Sgt. Kevin Mack with Lake Cowichan RCMP says officers responded to the scene of the suspected arson at a site operated by Fraser Valley Timber on Jan. 2., and they are keeping an “open eye to all possibilities.”

It says two grapple yarders and a log loader reportedly sustained more than $530,000 in damage in the fires that took place the previous night.

The company did not immediately respond to a request for comment, but media reports quoted a spokesman suggesting that the proximity of the protest camp wasn’t a coincidence.

But the Walbran Valley Blockade protest camp says its code “explicitly prohibits violence and the damage or destruction of property.”

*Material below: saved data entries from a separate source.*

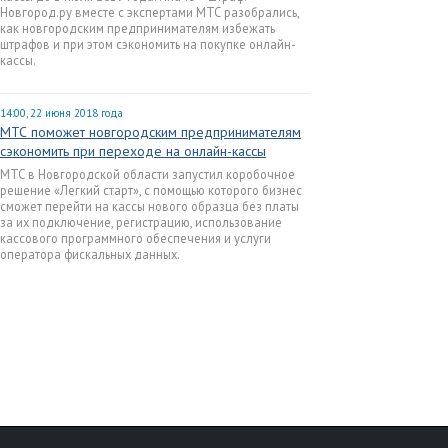
Новгород.ру вместе с экспертами МТС разобрались,
как новгородским предпринимателям избежать
штрафов и при этом сэкономить на покупке онлайн-
кассы.
14:00, 22 июня 2018 года
МТС поможет новгородским предпринимателям
сэкономить при переходе на онлайн-кассы
МТС в Новгородской области запустил коробочное
решение «Легкий старт», с помощью которого бизнес
сможет перейти на кассы нового образца без платы
за их подключение, регистрацию, использование
кассового программного обеспечения и услуги
оператора фискальных данных.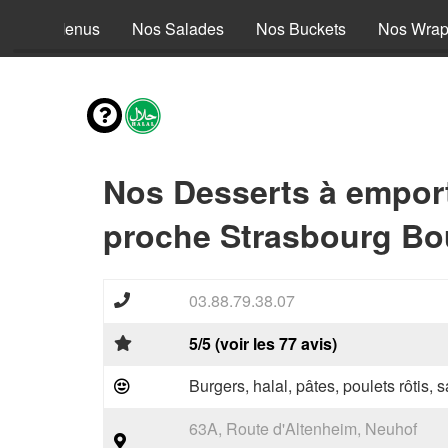
Nos Menus
Nos Salades
Nos Buckets
Nos Wra
Nos Desserts à empor
proche Strasbourg Bo
03.88.79.38.07
5/5 (voir les 77 avis)
Burgers, halal, pâtes, poulets rôtis,
63A, Route d'Altenheim, Neuhof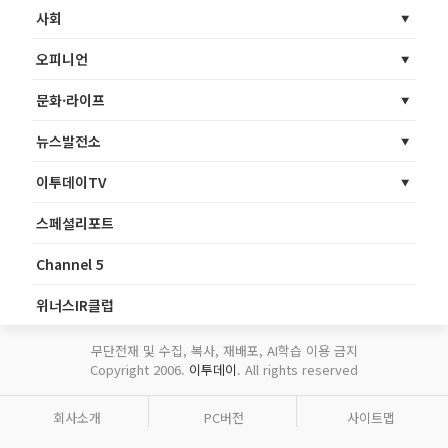
사회
오피니언
문화·라이프
뉴스발전소
이투데이TV
스페셜리포트
Channel 5
위너스IR클럽
무단전재 및 수집, 복사, 재배포, AI학습 이용 금지
Copyright 2006.
이투데이
. All rights reserved
회사소개
PC버전
사이트맵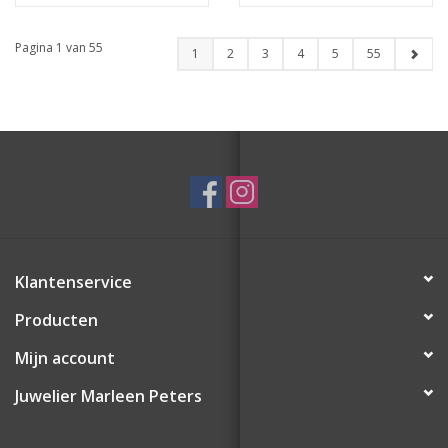
goudkleurig
Pagina 1 van 55
1
2
3
4
5
55
Klantenservice
Producten
Mijn account
Juwelier Marleen Peters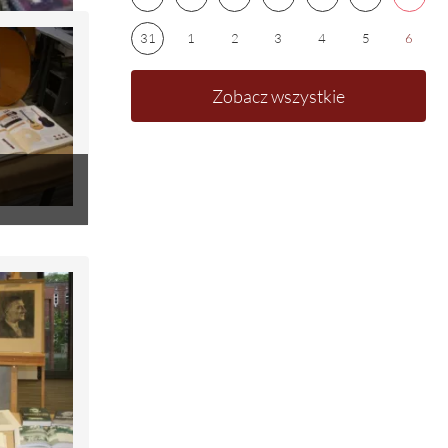
31
1
2
3
4
5
6
Zobacz wszystkie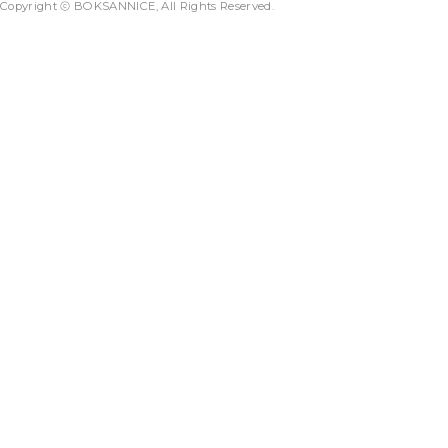
Copyright ⓒ BOKSANNICE, All Rights Reserved.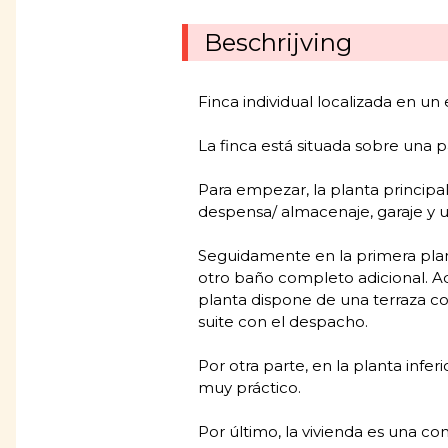
Beschrijving
Finca individual localizada en un
La finca está situada sobre una 
Para empezar, la planta princip
despensa/ almacenaje, garaje y u
Seguidamente en la primera plant
otro baño completo adicional. Ad
planta dispone de una terraza con
suite con el despacho.
Por otra parte, en la planta inf
muy práctico.
Por último, la vivienda es una c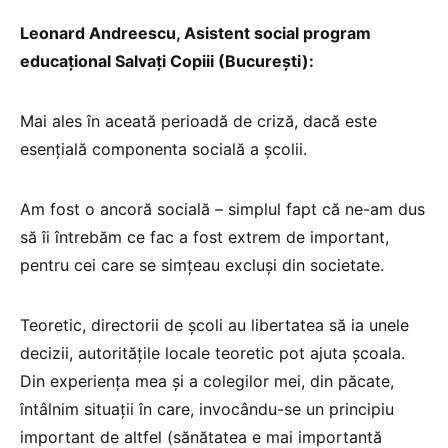
Leonard Andreescu, Asistent social program
educațional Salvați Copiii (București):
Mai ales în aceată perioadă de criză, dacă este
esențială componenta socială a școlii.
Am fost o ancoră socială – simplul fapt că ne-am dus
să îi întrebăm ce fac a fost extrem de important,
pentru cei care se simțeau excluși din societate.
Teoretic, directorii de școli au libertatea să ia unele
decizii, autoritățile locale teoretic pot ajuta școala.
Din experiența mea și a colegilor mei, din păcate,
întâlnim situații în care, invocându-se un principiu
important de altfel (sănătatea e mai importantă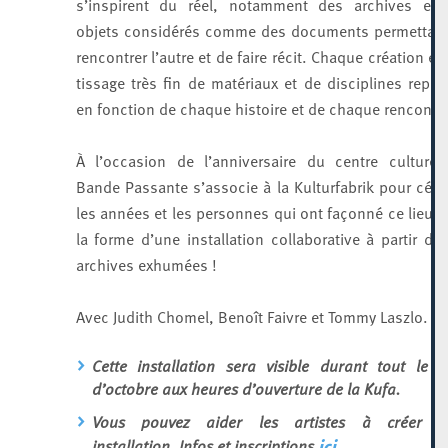
s’inspirent du réel, notamment des archives et 
objets considérés comme des documents permettan
rencontrer l’autre et de faire récit. Chaque création es
tissage très fin de matériaux et de disciplines repe
en fonction de chaque histoire et de chaque rencontre
À l’occasion de l’anniversaire du centre culturel
Bande Passante s’associe à la Kulturfabrik pour célé
les années et les personnes qui ont façonné ce lieu 
la forme d’une installation collaborative à partir de
archives exhumées !
Avec Judith Chomel, Benoît Faivre et Tommy Laszlo.
Cette installation sera visible durant tout le
m
d’octobre aux heures d’ouverture de la Kufa.
Vous pouvez aider les artistes à créer ce
installation. Infos et inscriptions
ici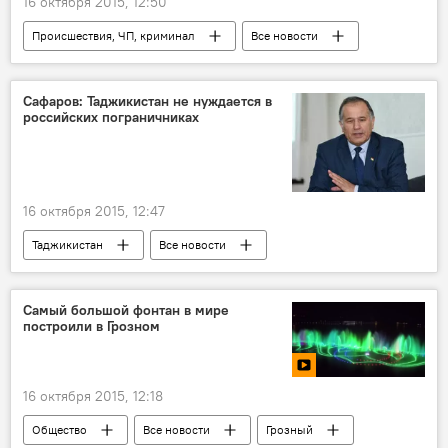
16 октября 2015, 12:50
Происшествия, ЧП, криминал
Все новости
Культура
Узбекистан
музей
Центральная Азия
Сафаров: Таджикистан не нуждается в
российских пограничниках
16 октября 2015, 12:47
Таджикистан
Все новости
Политика
Афганистан
Сайфулло Сафаров
ОДКБ
ЦСИ
Самый большой фонтан в мире
построили в Грозном
граница
Россия
безопасность
16 октября 2015, 12:18
Общество
Все новости
Грозный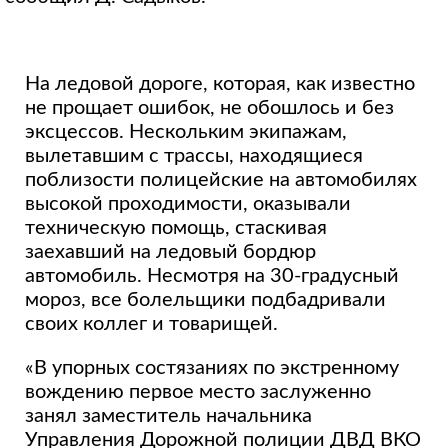
На ледовой дороге, которая, как известно
не прощает ошибок, не обошлось и без
эксцессов. Нескольким экипажам,
вылетавшим с трассы, находящиеся
поблизости полицейские на автомобилях
высокой проходимости, оказывали
техническую помощь, стаскивая
заехавший на ледовый бордюр
автомобиль. Несмотря на 30-градусный
мороз, все болельщики подбадривали
своих коллег и товарищей.
«В упорных состязаниях по экстренному
вождению первое место заслуженно
занял заместитель начальника
Управления Дорожной полиции ДВД ВКО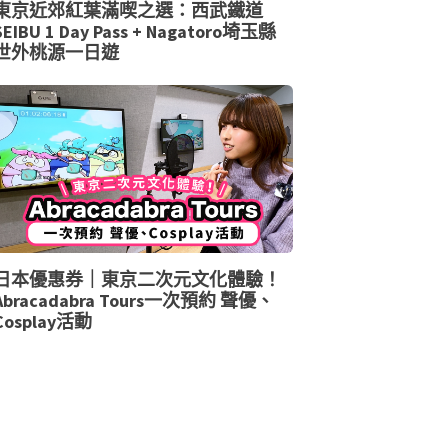
東京近郊紅葉滿喫之選：西武鐵道
SEIBU 1 Day Pass + Nagatoro埼玉縣
世外桃源一日遊
日本優惠券｜東京二次元文化體驗！
Abracadabra Tours一次預約 聲優、
Cosplay活動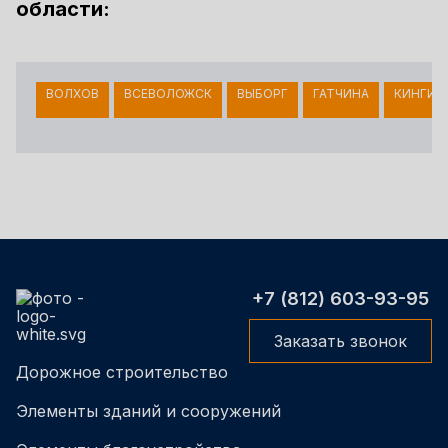
области:
ВОЛХОВ
ВСЕВОЛОЖСК
ВЫБОРГ
ГАТЧИНА
КИНГИС
+7 (812) 603-93-95
Заказать звонок
Дорожное строительство
Элементы зданий и сооружений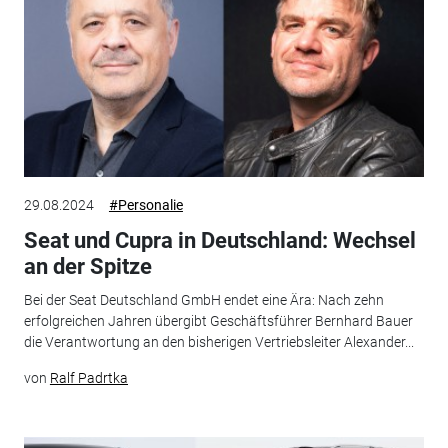
29.08.2024
#Personalie
Seat und Cupra in Deutschland: Wechsel
an der Spitze
Bei der Seat Deutschland GmbH endet eine Ära: Nach zehn
erfolgreichen Jahren übergibt Geschäftsführer Bernhard Bauer
die Verantwortung an den bisherigen Vertriebsleiter Alexander...
von
Ralf Padrtka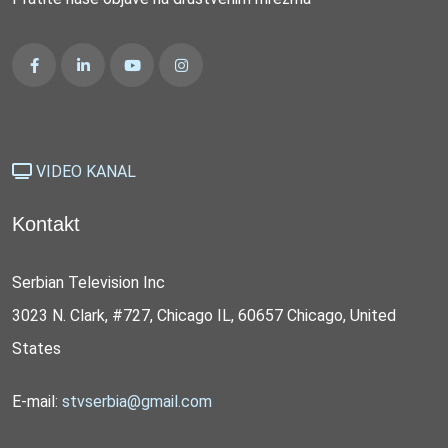
VIDEO KANAL
Kontakt
Serbian Television Inc
3023 N. Clark, #727, Chicago IL, 60657 Chicago, United
States
E-mail:
stvserbia@gmail.com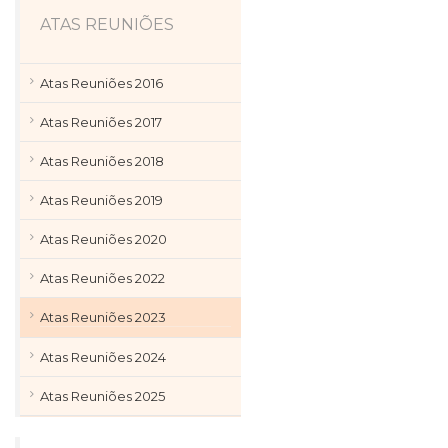
ATAS REUNIÕES
Atas Reuniões 2016
Atas Reuniões 2017
Atas Reuniões 2018
Atas Reuniões 2019
Atas Reuniões 2020
Atas Reuniões 2022
Atas Reuniões 2023
Atas Reuniões 2024
Atas Reuniões 2025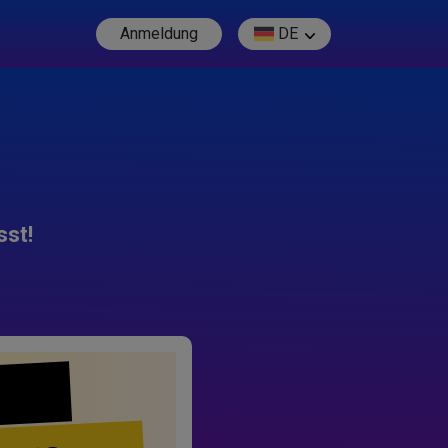
Anmeldung
DE
sst!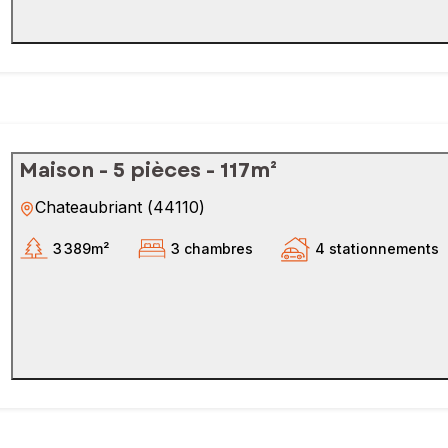
Maison - 5 pièces - 117m²
Chateaubriant
(
44110
)
3 389m²
3 chambres
4 stationnements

It says it supports a full and transparent investigation and that “assigning blame before the facts are known serves to vilify forest protectors.”

The statement says that the group remains committed to a “peaceful presence, accountability, and truth, and will continue to act in accordance” with its code of conduct.

Mack says investigators do not have “any direct link to the protest group right now, other than the proximity of their camp,” about half an hour away by road from the Fraser Valley Timber site.

Mack says investigators have not spoken to the occupants of the protest camp in the Upper Walbran Valley.

Tsawak-qin Forestry Limited Partnership and Tsawak-qin Forestry Inc. have been logging in the old-growth area since August 2025, and police have made a total of 15 arrests as they enforce a court injunction allowing the logging.